TASK DIRECTIONS = Go through the records below line by line and report how many lines include "center", giving the number only.

MATERIAL FOR THE TASK =
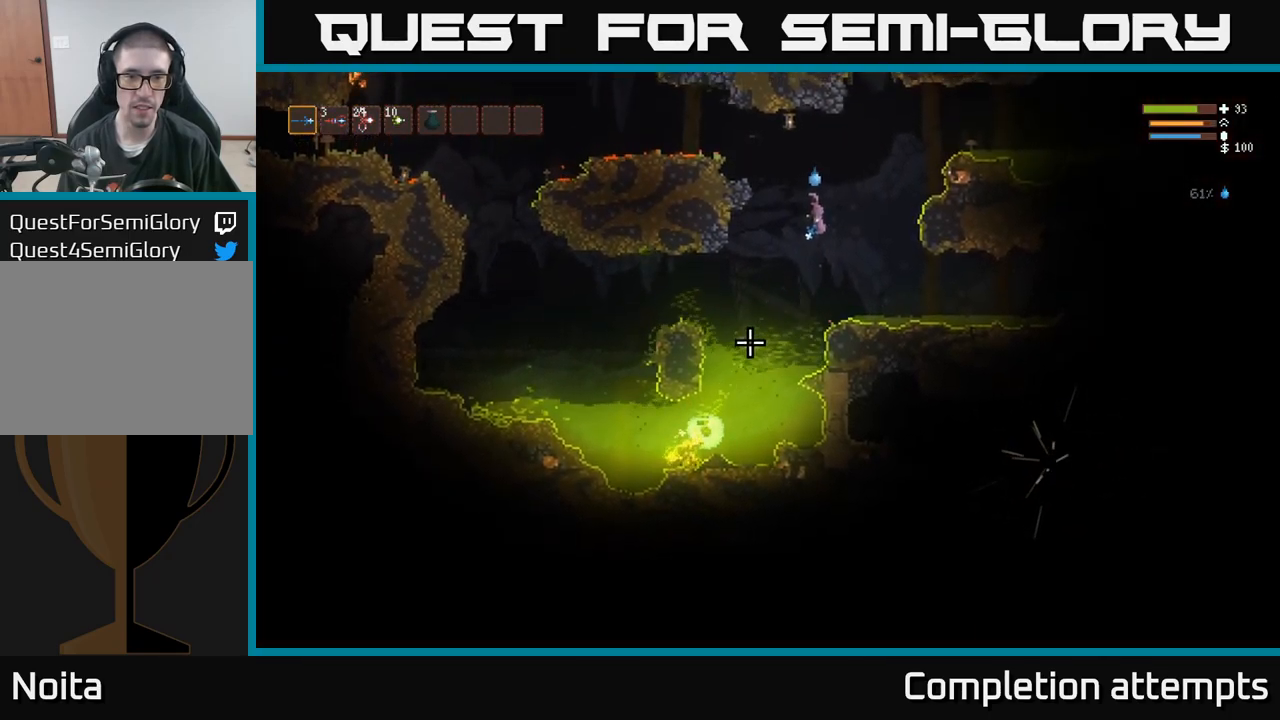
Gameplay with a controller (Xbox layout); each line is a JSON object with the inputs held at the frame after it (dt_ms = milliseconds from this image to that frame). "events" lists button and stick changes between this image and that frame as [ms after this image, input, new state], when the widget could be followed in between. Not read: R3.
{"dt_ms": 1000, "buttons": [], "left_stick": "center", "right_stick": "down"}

---

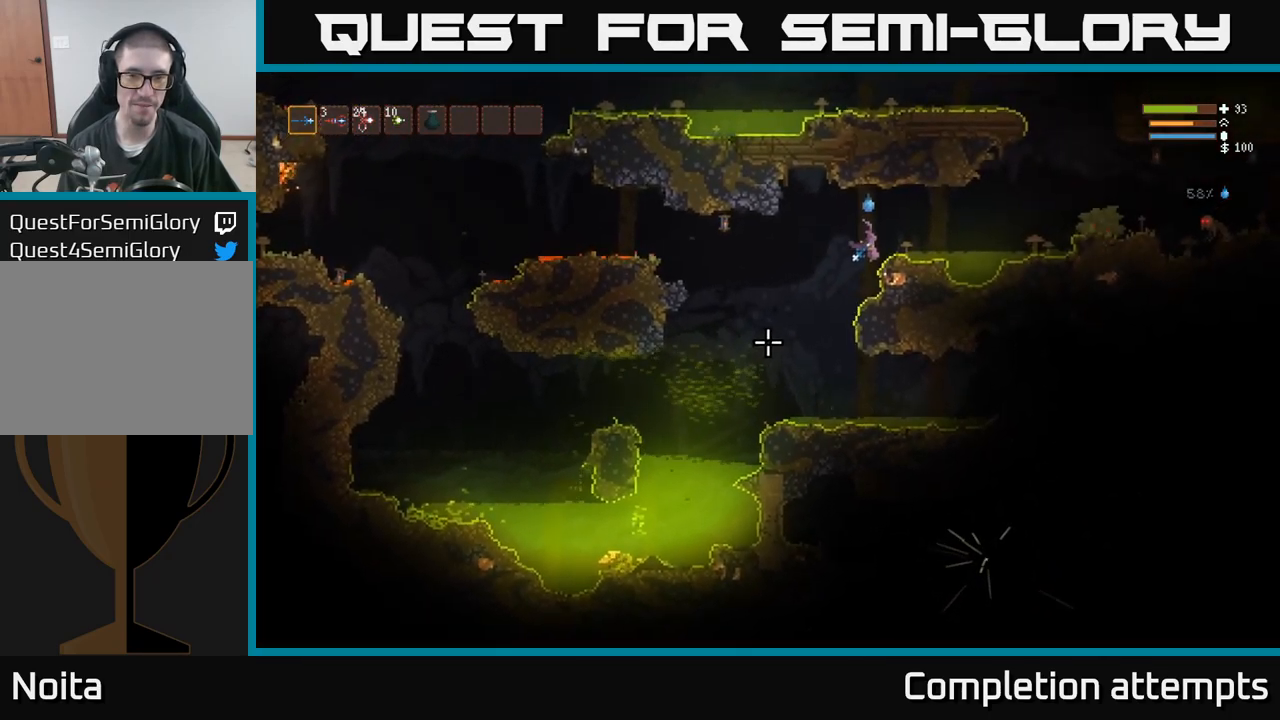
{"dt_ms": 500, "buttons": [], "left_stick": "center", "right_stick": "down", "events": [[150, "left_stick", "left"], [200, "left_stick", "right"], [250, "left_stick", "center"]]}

RESULT OF THE TASK = 2